Retype every line from the start of the data down to and including the line with "Представьте: мягкий вечерний воздух, рядом". Skip the pictures.

(Input begins)

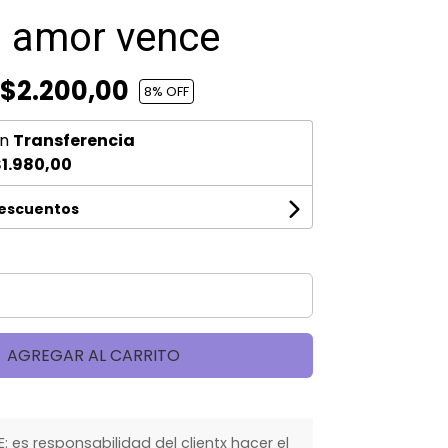
El amor vence
$2.200,00
8
% OFF
n
Transferencia
1.980,00
descuentos
AGREGAR AL CARRITO
 es responsabilidad del clientx hacer el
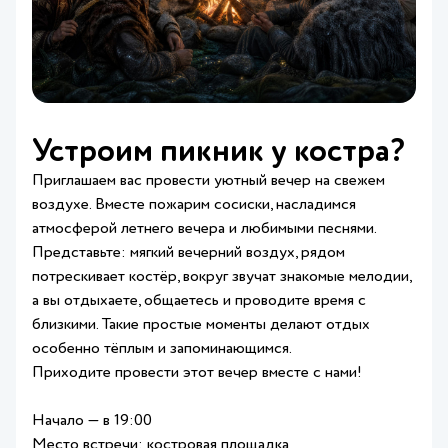
Устроим пикник у костра?
Приглашаем вас провести уютный вечер на свежем
воздухе. Вместе пожарим сосиски, насладимся
атмосферой летнего вечера и любимыми песнями.
Представьте: мягкий вечерний воздух, рядом
потрескивает костёр, вокруг звучат знакомые мелодии,
а вы отдыхаете, общаетесь и проводите время с
близкими. Такие простые моменты делают отдых
особенно тёплым и запоминающимся.
Приходите провести этот вечер вместе с нами!
Начало — в 19:00
Место встречи: костровая площадка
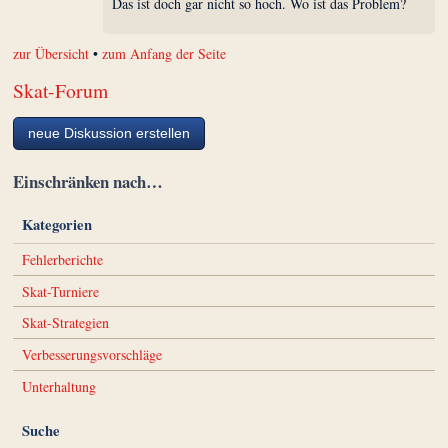
Das ist doch gar nicht so hoch. Wo ist das Problem?
zur Übersicht
•
zum Anfang der Seite
Skat-Forum
neue Diskussion erstellen
Einschränken nach…
Kategorien
Fehlerberichte
Skat-Turniere
Skat-Strategien
Verbesserungsvorschläge
Unterhaltung
Suche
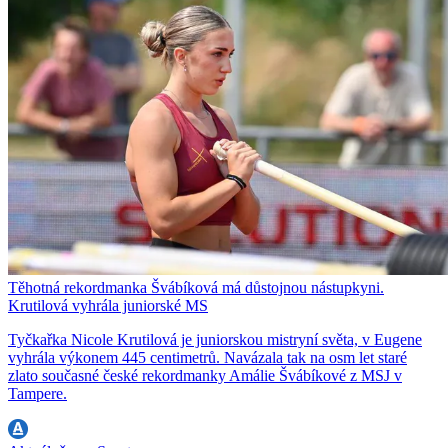
Těhotná rekordmanka Švábíková má důstojnou nástupkyni.
Krutilová vyhrála juniorské MS
Tyčkařka Nicole Krutilová je juniorskou mistryní světa, v Eugene
vyhrála výkonem 445 centimetrů. Navázala tak na osm let staré
zlato současné české rekordmanky Amálie Švábíkové z MSJ v
Tampere.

(Input ends)

▸ Result
El amor vence
$2.200,00
8
% OFF
n
Transferencia
1.980,00
descuentos
AGREGAR AL CARRITO
 es responsabilidad del clientx hacer el
Устроим пикник у костра?
Приглашаем вас провести уютный вечер на свежем
воздухе. Вместе пожарим сосиски, насладимся
атмосферой летнего вечера и любимыми песнями.
Представьте: мягкий вечерний воздух, рядом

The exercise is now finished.